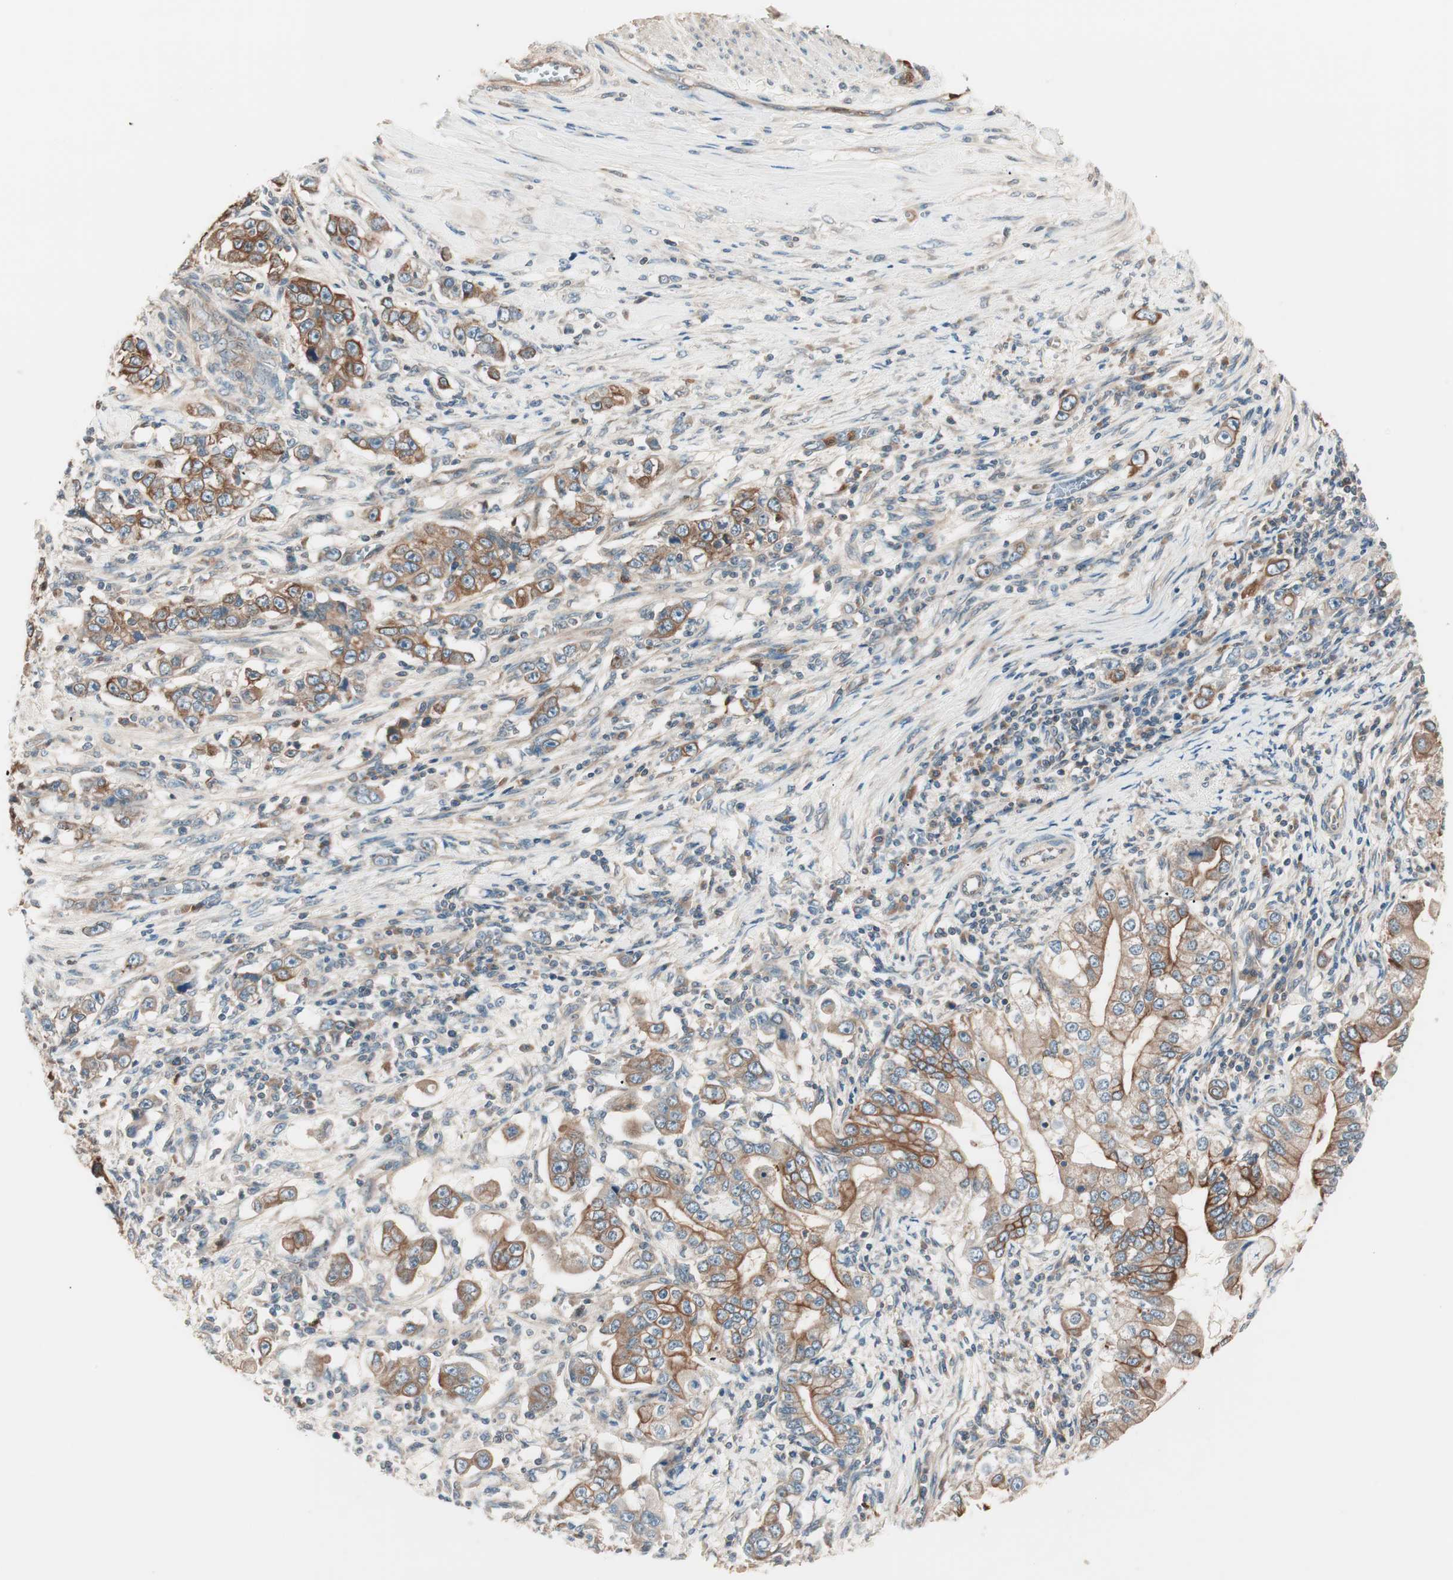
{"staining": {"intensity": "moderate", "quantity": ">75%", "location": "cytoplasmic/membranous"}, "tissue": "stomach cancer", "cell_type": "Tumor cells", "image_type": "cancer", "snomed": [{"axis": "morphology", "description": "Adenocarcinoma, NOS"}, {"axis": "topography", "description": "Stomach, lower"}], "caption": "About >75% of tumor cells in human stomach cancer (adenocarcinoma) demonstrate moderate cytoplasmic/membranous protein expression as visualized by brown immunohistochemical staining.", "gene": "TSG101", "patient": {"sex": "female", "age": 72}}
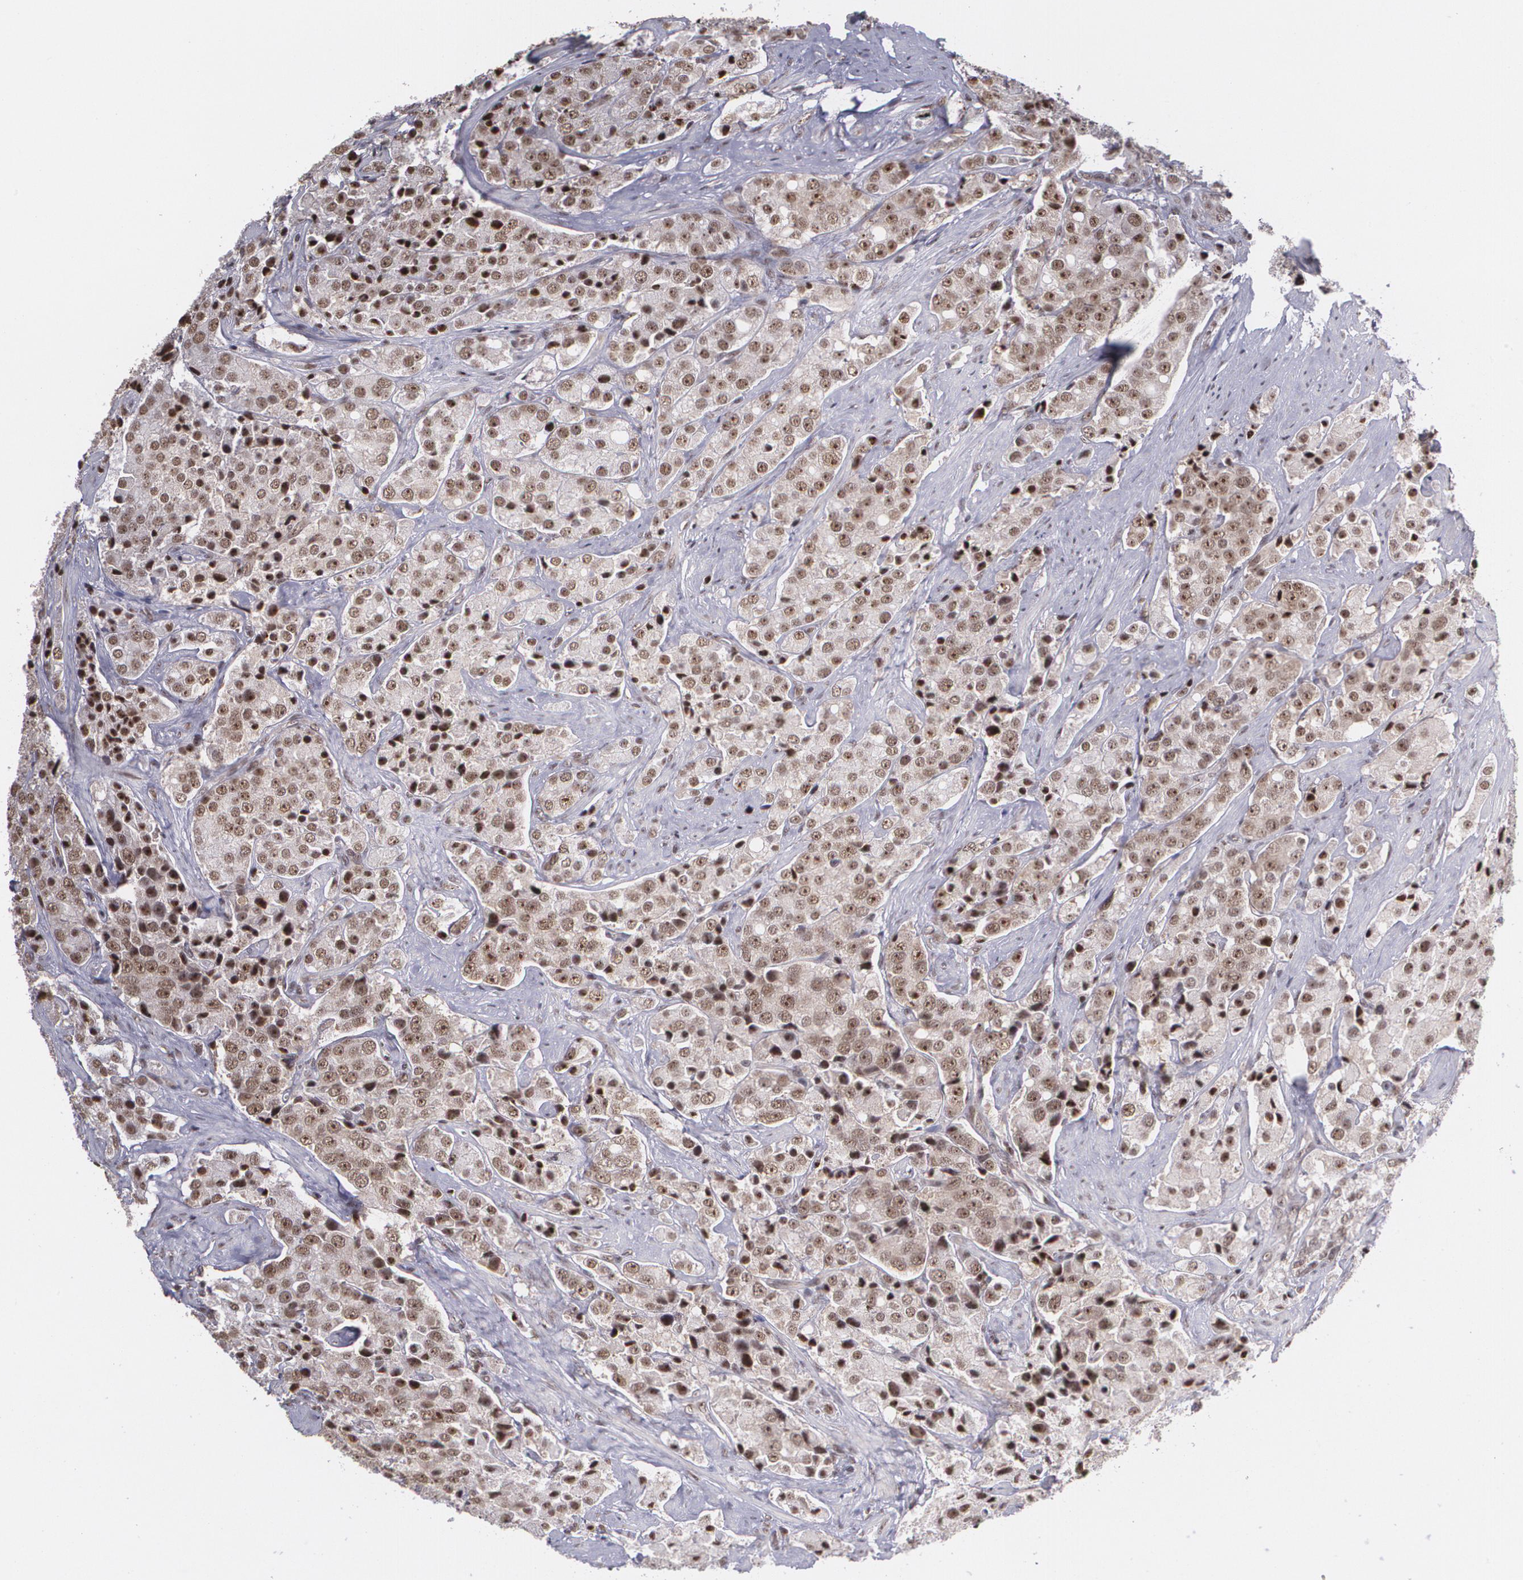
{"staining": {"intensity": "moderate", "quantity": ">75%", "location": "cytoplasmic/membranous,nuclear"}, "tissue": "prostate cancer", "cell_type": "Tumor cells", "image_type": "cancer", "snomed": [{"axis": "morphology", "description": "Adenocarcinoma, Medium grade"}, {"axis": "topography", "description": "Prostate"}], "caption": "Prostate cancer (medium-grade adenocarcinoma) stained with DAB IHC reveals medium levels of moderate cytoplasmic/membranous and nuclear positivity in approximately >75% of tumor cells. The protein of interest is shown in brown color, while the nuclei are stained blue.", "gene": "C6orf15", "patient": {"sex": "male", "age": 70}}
* * *
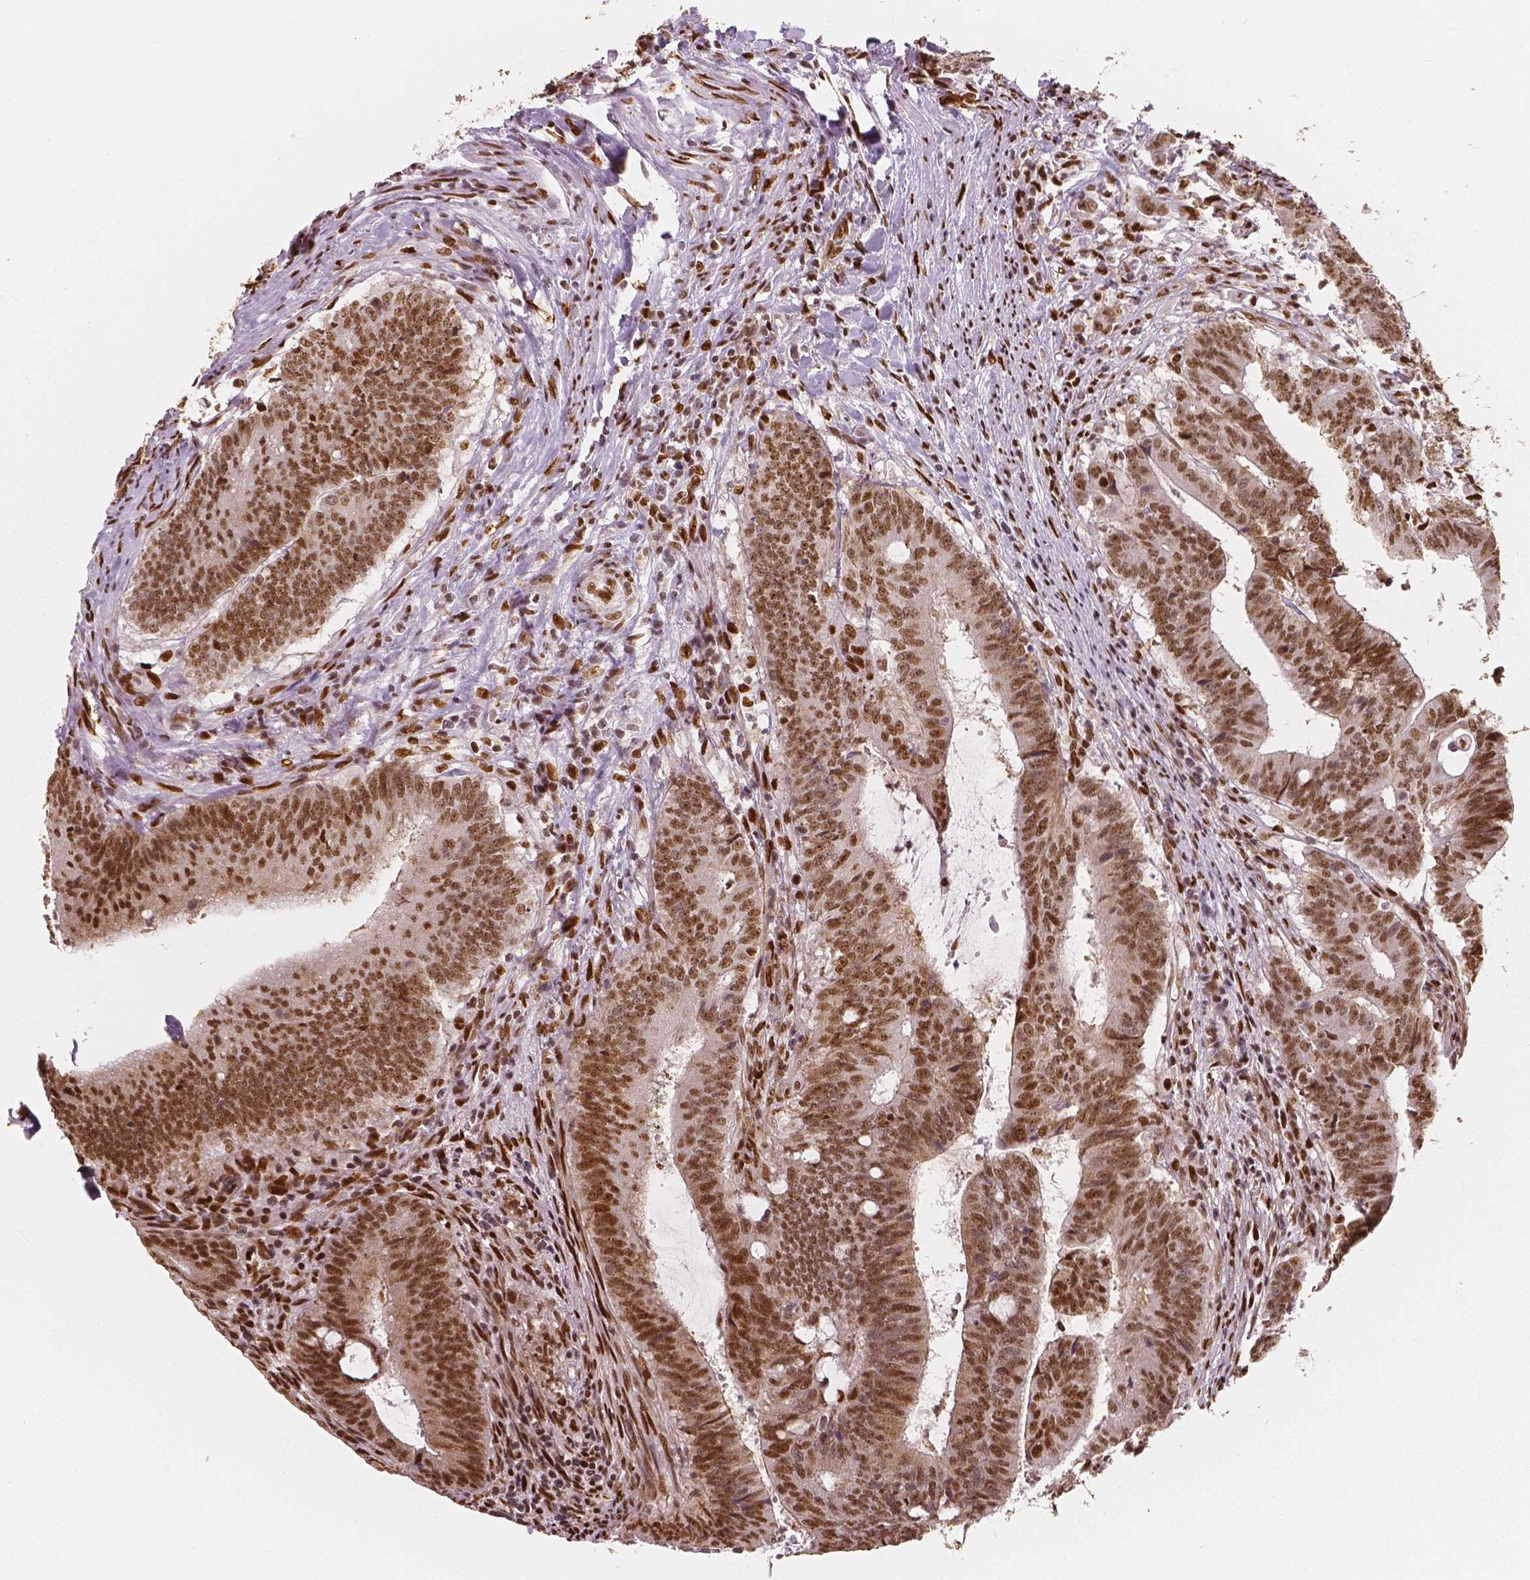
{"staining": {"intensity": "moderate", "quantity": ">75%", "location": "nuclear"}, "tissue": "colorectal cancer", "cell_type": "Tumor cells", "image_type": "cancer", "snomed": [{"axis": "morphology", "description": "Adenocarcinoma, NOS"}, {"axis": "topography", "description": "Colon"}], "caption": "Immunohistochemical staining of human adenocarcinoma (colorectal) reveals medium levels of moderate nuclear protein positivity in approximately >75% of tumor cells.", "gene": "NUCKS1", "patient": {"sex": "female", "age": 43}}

-- TRY IT --
Beginning with the line holding "tumor cells in" in the material above, restate word for word each line through the line holding "cancer (medium-grade adenocarcinoma)", and exclude pictures.

-- SOLUTION FOR THIS TASK --
{"staining": {"intensity": "moderate", "quantity": ">75%", "location": "cytoplasmic/membranous"}, "tissue": "stomach cancer", "cell_type": "Tumor cells", "image_type": "cancer", "snomed": [{"axis": "morphology", "description": "Adenocarcinoma, NOS"}, {"axis": "topography", "description": "Stomach, lower"}], "caption": "About >75% of tumor cells in human stomach cancer (adenocarcinoma) demonstrate moderate cytoplasmic/membranous protein expression as visualized by brown immunohistochemical staining.", "gene": "TSG101", "patient": {"sex": "female", "age": 72}}
{"staining": {"intensity": "moderate", "quantity": ">75%", "location": "cytoplasmic/membranous,nuclear"}, "tissue": "prostate cancer", "cell_type": "Tumor cells", "image_type": "cancer", "snomed": [{"axis": "morphology", "description": "Adenocarcinoma, Medium grade"}, {"axis": "topography", "description": "Prostate"}], "caption": "Prostate cancer (medium-grade adenocarcinoma) stained with DAB IHC reveals medium levels of moderate cytoplasmic/membranous and nuclear positivity in approximately >75% of tumor cells. The protein of interest is shown in brown color, while the nuclei are stained blue.", "gene": "C6orf15", "patient": {"sex": "male", "age": 70}}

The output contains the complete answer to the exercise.